Page text:
START

# Your favourite complete Tchaikovsky symphony cycle



## Merl

Ok folks, I was wondering what your current favourite COMPLETE Tchaikovsky cycle is. Why do you like it / play it above other cycles (more consistent, better sound, lively performances, terrific accounts of certain symphonies, etc)? I know there are great individual performances of individual symphonies but who makes the best full set (with or without Manfred)? Some will say Jansons, some Pletnev, some Karajan, some Simonov, some Muti, etc........the list goes on. My current favourite is Dorati but that may only last a few weeks.


----------



## Pugg

I always come back to Muti and this one ( Dorati), just the sound of both is overwhelming and so beautiful played.


----------



## techniquest

I only have two Tchaikovsky cycles; Muti on Brilliant Classics and Litton on Virgin. The Muti is a far better set all round (imho).


----------



## Delicious Manager

Yevgeny Svetlanov's old 1960s set with the USSR Symphony Orchestra is always worth hearing, even thought the sound quality is variable and often sounds its age. Mariss Jansons' set has always been highly regarded and it wears its age very well indeed, with excellent recording.

END

Data lines:

START

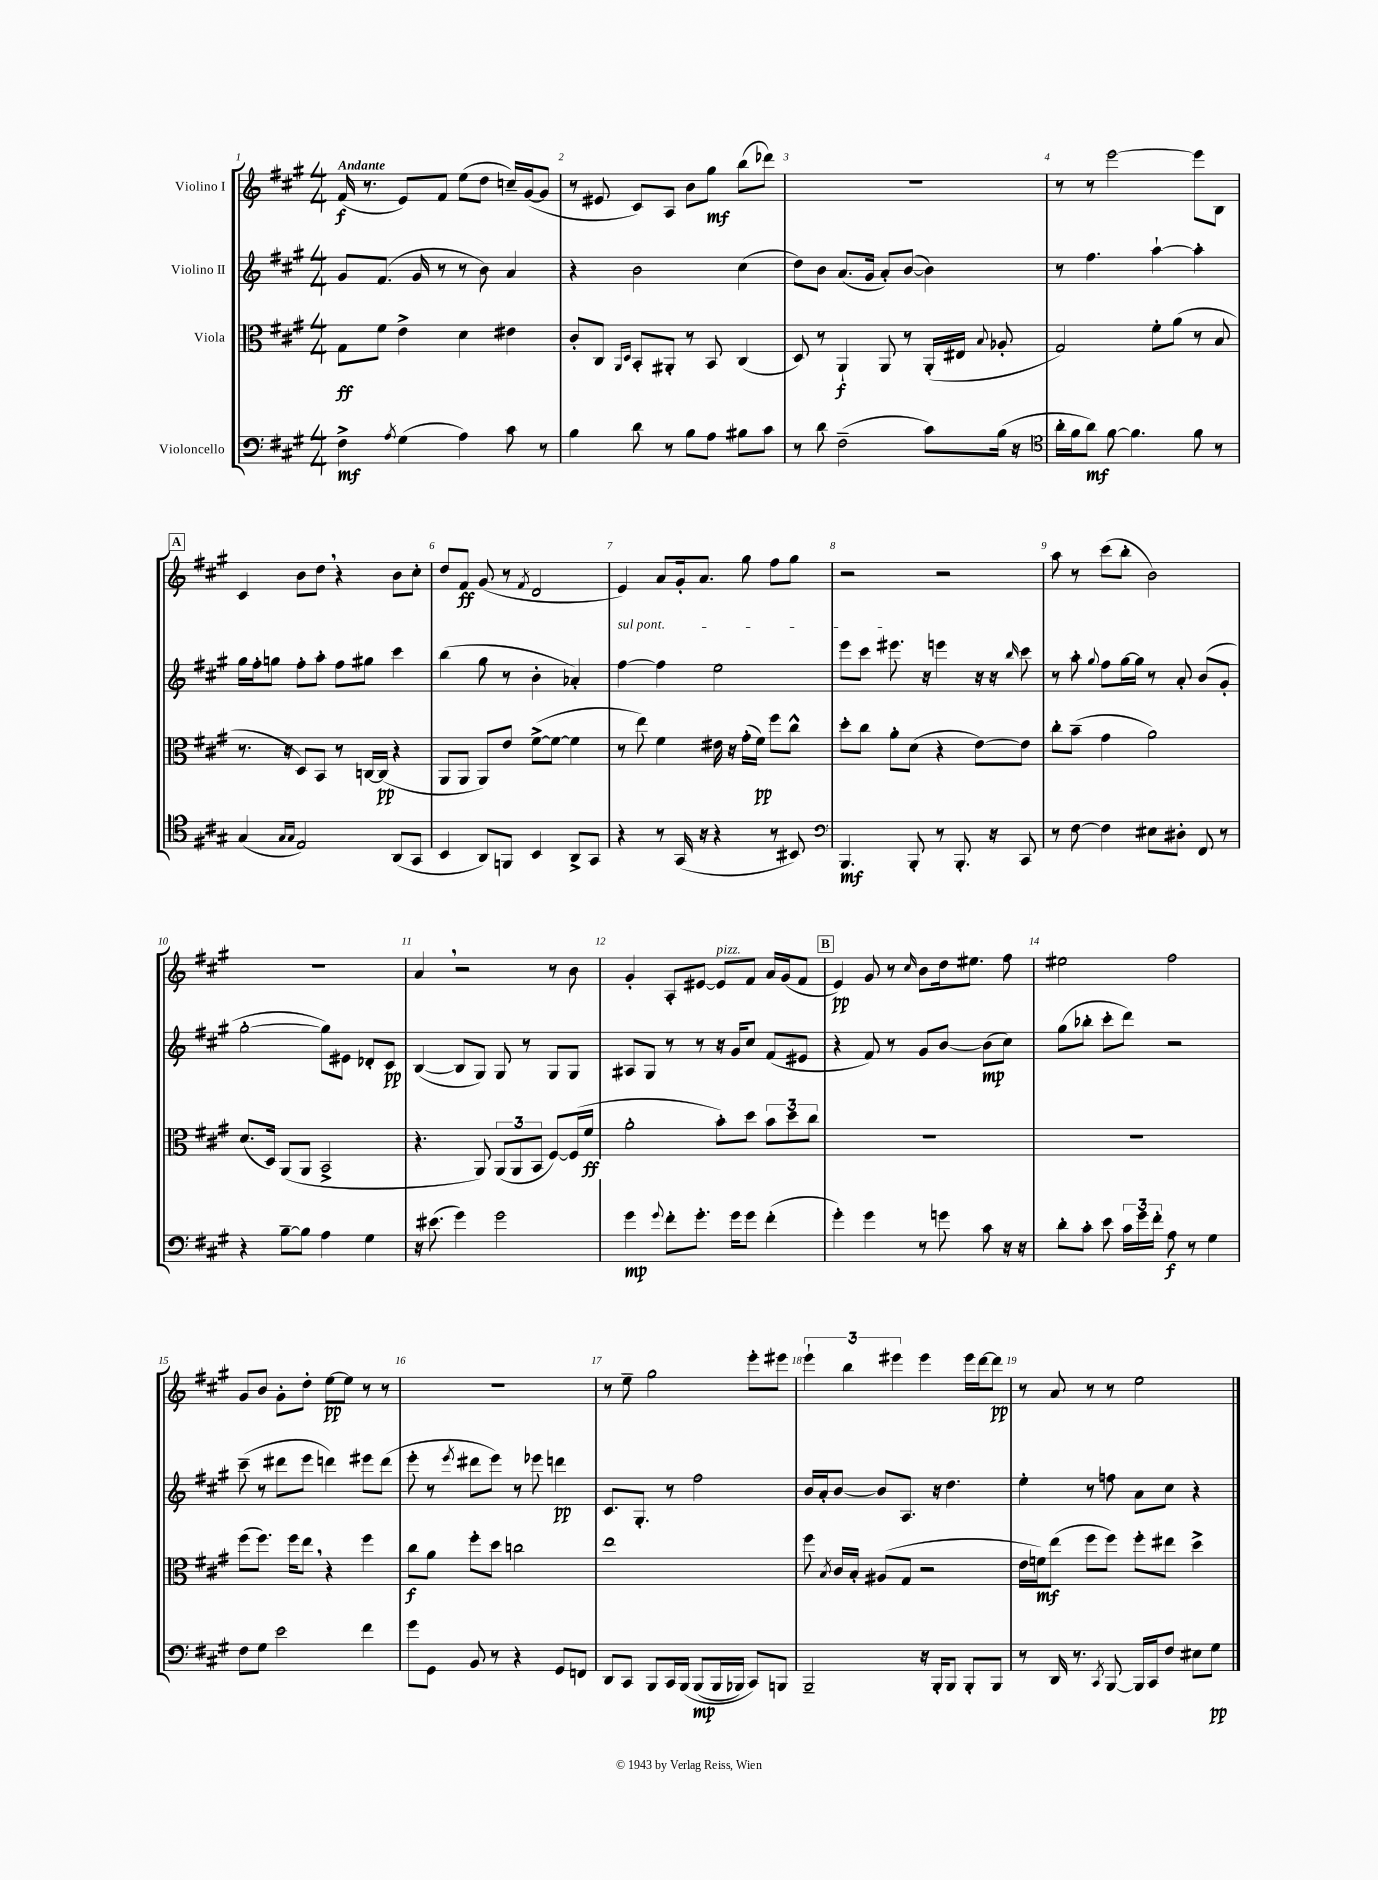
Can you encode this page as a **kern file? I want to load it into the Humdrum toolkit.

END

Task directions: Can you echo back the entire Tchaikovsky cycle thread, word for word? The listing comes from a separate source.

Correct output:
# Your favourite complete Tchaikovsky symphony cycle



## Merl

Ok folks, I was wondering what your current favourite COMPLETE Tchaikovsky cycle is. Why do you like it / play it above other cycles (more consistent, better sound, lively performances, terrific accounts of certain symphonies, etc)? I know there are great individual performances of individual symphonies but who makes the best full set (with or without Manfred)? Some will say Jansons, some Pletnev, some Karajan, some Simonov, some Muti, etc........the list goes on. My current favourite is Dorati but that may only last a few weeks.


----------



## Pugg

I always come back to Muti and this one ( Dorati), just the sound of both is overwhelming and so beautiful played.


----------



## techniquest

I only have two Tchaikovsky cycles; Muti on Brilliant Classics and Litton on Virgin. The Muti is a far better set all round (imho).


----------



## Delicious Manager

Yevgeny Svetlanov's old 1960s set with the USSR Symphony Orchestra is always worth hearing, even thought the sound quality is variable and often sounds its age. Mariss Jansons' set has always been highly regarded and it wears its age very well indeed, with excellent recording.